***** Dataset *****

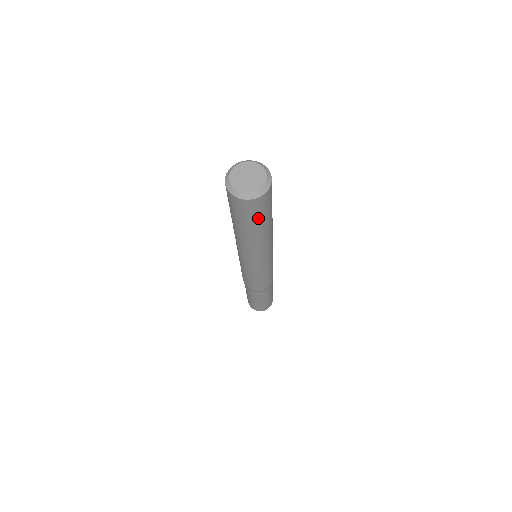
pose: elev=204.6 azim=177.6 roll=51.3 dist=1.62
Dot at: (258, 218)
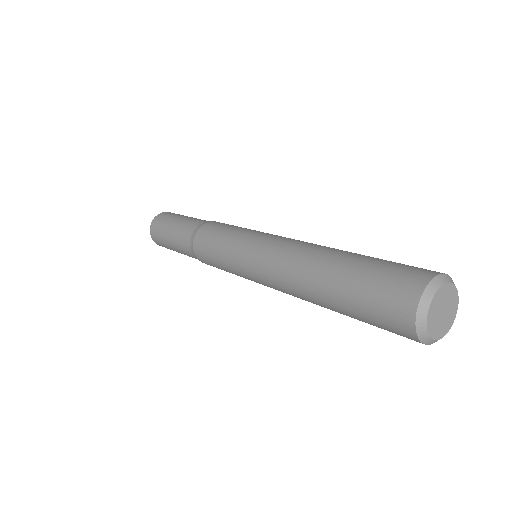
Dot at: occluded
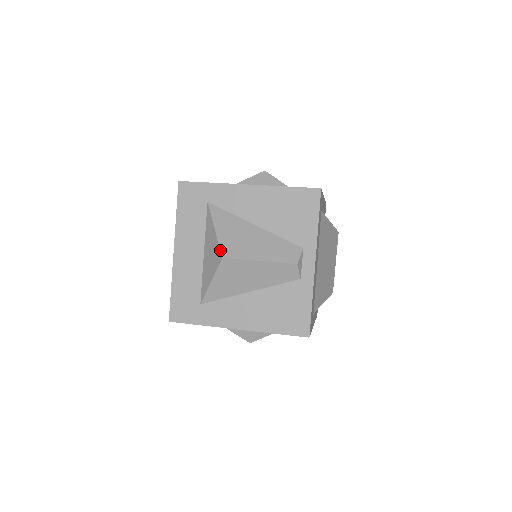
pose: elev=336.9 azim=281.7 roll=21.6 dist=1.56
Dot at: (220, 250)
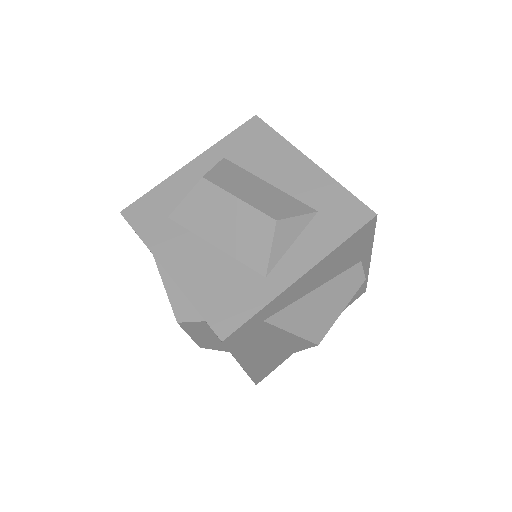
Dot at: (312, 343)
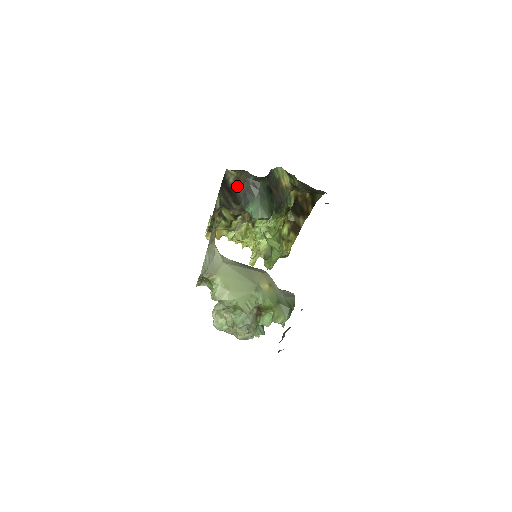
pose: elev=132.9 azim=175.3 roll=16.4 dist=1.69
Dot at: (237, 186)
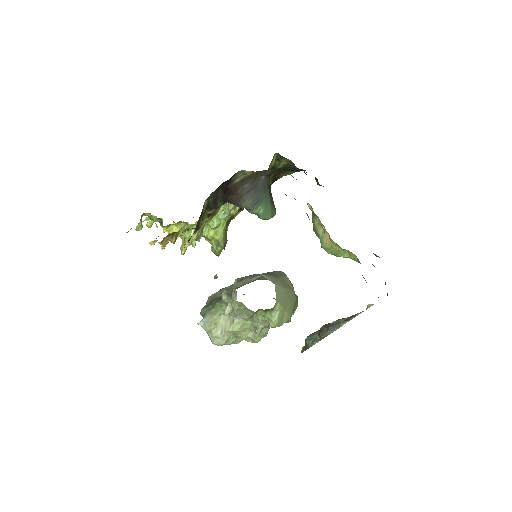
Dot at: (242, 185)
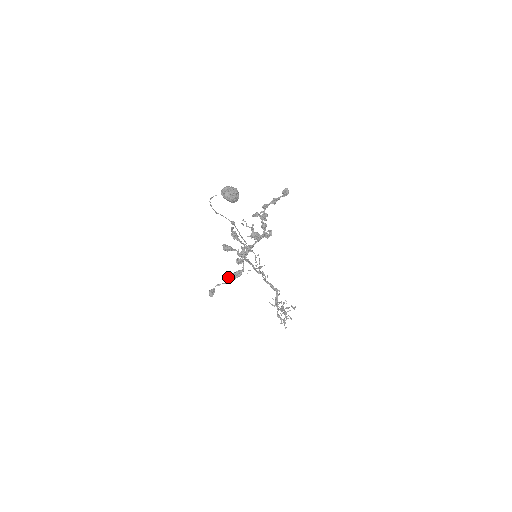
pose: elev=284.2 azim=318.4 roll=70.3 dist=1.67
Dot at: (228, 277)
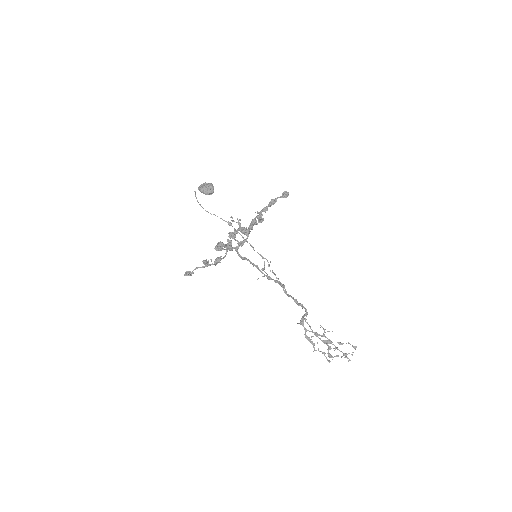
Dot at: (206, 262)
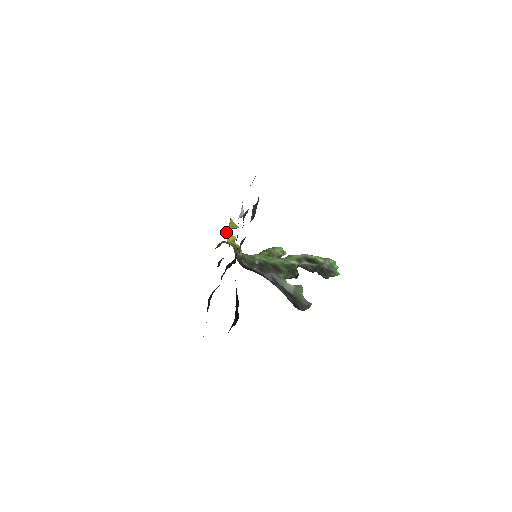
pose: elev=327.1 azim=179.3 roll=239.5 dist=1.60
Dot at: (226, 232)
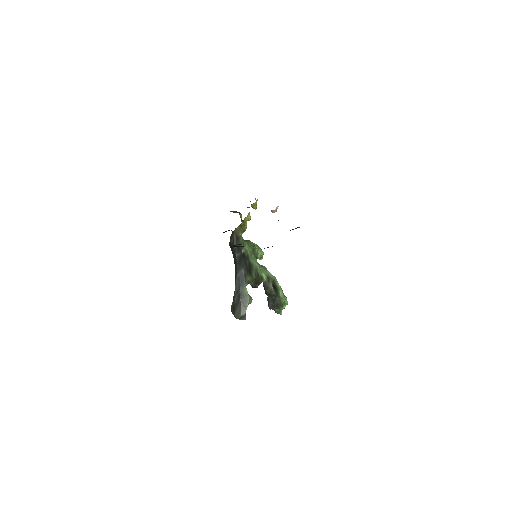
Dot at: (248, 207)
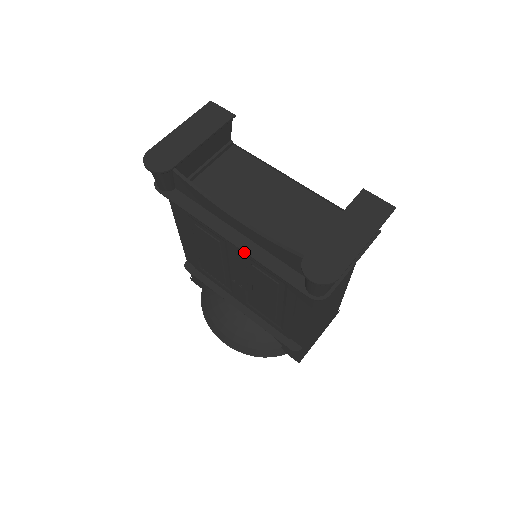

*****

» **Exercise details**
Rewrite all the records above as a Markdown table with the columns "Row" and "Text", one row per line, numbered in order. Leave out the pictures and any blank lines.

» **Result for this task**
| Row | Text |
|---|---|
| 1 | pose: elev=204.6 azim=177.6 roll=51.3 dist=1.62 |
| 2 | Dot at: (258, 218) |
| 3 | Dot at: occluded |
| 4 | pose: elev=336.9 azim=281.7 roll=21.6 dist=1.56 |
| 5 | Dot at: (220, 250) |
| 6 | Dot at: (312, 343) |
| 7 | pose: elev=132.9 azim=175.3 roll=16.4 dist=1.69 |
| 8 | Dot at: (237, 186) |
| 9 | Dot at: (242, 185) |
| 10 | pose: elev=284.2 azim=318.4 roll=70.3 dist=1.67 |
| 11 | Dot at: (228, 277) |
| 12 | Dot at: (206, 262) |
| 13 | pose: elev=327.1 azim=179.3 roll=239.5 dist=1.60 |
| 14 | Dot at: (226, 232) |
| 15 | Dot at: (248, 207) |